Russian Prime Minister Vladimir Putin plunged into the depths of Lake Baikal aboard a mini-submersible on Saturday in a mission that adds a new dimension to his macho image.
Russia's Prime Minister Vladimir Putin climbs onboard of the "Mir-2" mini-submersible on which he intends to dive into the depths of Lake Baikal, August 1, 2009.[Chinadaily.com.cn via agencies]
Putin, a judo black belt who has flown in a fighter aircraft and shot a Siberian tiger in the wild, descended 1,400 metres (4,600 ft) below the surface of the world's deepest lake to inspect potentially valuable gas crystals.
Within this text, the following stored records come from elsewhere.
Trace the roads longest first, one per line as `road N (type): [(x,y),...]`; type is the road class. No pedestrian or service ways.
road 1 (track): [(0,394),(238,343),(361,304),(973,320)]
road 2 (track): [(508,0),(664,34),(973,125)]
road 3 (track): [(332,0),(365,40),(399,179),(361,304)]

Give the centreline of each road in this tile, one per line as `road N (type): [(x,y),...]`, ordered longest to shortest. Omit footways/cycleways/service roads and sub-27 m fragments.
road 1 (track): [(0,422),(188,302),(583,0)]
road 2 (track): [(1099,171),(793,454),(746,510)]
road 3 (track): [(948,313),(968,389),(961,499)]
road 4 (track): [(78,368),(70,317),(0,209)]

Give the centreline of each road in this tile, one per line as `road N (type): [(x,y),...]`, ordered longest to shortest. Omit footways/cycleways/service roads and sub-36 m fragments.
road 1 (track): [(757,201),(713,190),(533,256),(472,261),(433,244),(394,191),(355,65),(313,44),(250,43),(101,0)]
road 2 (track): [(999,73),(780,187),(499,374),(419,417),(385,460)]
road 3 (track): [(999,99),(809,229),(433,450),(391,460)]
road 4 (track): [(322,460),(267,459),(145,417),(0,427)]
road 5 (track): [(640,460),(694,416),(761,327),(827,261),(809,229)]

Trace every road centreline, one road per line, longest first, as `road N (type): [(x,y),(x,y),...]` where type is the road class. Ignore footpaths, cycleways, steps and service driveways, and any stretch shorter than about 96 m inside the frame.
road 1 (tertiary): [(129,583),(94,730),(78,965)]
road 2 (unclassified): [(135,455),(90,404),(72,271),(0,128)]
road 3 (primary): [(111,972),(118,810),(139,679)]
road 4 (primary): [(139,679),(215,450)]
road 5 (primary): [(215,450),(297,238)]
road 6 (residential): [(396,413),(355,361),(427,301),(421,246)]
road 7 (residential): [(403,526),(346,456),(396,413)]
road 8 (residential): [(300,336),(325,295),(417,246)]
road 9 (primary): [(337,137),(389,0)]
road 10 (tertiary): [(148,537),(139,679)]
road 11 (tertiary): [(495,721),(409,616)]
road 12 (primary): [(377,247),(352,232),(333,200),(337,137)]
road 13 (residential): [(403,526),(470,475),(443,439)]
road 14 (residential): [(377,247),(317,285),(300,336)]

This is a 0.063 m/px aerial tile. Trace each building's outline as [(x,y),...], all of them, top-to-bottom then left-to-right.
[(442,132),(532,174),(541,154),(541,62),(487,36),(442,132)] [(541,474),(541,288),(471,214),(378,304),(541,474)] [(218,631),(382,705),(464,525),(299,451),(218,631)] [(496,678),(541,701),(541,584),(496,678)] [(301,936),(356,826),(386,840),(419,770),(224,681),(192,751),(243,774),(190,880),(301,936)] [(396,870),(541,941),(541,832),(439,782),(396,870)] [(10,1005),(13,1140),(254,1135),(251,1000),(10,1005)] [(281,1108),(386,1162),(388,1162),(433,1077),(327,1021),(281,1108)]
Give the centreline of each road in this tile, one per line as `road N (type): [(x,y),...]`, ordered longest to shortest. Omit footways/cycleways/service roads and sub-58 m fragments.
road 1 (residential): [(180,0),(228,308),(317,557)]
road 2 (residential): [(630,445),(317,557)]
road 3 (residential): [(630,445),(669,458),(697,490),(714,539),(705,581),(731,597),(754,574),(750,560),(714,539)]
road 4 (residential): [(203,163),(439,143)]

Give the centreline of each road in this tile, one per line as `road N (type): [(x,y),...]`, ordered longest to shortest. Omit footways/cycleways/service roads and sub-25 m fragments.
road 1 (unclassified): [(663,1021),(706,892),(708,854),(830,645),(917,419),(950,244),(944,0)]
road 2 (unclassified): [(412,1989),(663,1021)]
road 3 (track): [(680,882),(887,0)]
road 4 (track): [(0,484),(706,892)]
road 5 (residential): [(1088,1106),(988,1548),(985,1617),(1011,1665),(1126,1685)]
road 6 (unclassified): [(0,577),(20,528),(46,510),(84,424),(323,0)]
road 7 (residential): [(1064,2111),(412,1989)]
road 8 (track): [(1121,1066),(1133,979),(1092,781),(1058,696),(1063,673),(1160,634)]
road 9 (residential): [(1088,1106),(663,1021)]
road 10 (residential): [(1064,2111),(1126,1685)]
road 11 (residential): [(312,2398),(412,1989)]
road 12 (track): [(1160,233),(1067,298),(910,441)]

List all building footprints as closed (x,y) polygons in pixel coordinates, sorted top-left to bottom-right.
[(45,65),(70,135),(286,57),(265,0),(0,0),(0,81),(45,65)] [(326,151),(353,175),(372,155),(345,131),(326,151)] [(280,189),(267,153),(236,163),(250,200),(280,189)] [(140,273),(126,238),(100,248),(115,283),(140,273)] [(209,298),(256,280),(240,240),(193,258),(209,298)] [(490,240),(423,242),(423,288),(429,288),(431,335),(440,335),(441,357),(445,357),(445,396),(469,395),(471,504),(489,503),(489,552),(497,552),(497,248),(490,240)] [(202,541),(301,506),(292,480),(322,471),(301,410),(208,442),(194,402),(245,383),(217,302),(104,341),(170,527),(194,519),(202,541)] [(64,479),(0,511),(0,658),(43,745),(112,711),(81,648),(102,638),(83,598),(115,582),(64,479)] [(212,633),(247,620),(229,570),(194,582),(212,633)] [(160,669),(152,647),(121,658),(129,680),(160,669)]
"I haven't seen anything like that in my whole life. This is a very special feeling," Putin told reporters on emerging from the deep-sea craft looking pale and a bit dizzy after spending more than 4.5 hours underwater.
Asked if he planned to travel in space after his supersonic flight and deep-sea dive, Putin, dressed in blue overalls, said, "No, there is enough work here on earth."
Hidden on Lake Baikal's largely unexplored floor are large deposits of clathrate hydrate, crystals packed with one of Russia's most lucrative exports: natural gas.
Scientists estimate Baikal hydrates contain over 1 trillion cubic metres of natural gas, an amount comparable with the world's largest discovered gas fields. Mineral extraction is banned in Lake Baikal which is a nature reserve.
Before locking down the hatches on the Mir-2 submersible, Putin was shown specimens of crystals bubbling under water.
"You can touch it. There are very few people who have held hydrates in their hand, even fewer Baikal hydrates," Robert Nigmatullin, head of the Oceanology Institute, told the prime minister. "You can set it on fire as well, it will burn."
"Let's not set it on fire today," Putin said with a smile before entering the submersible, which then dived below the surface of the world's oldest lake.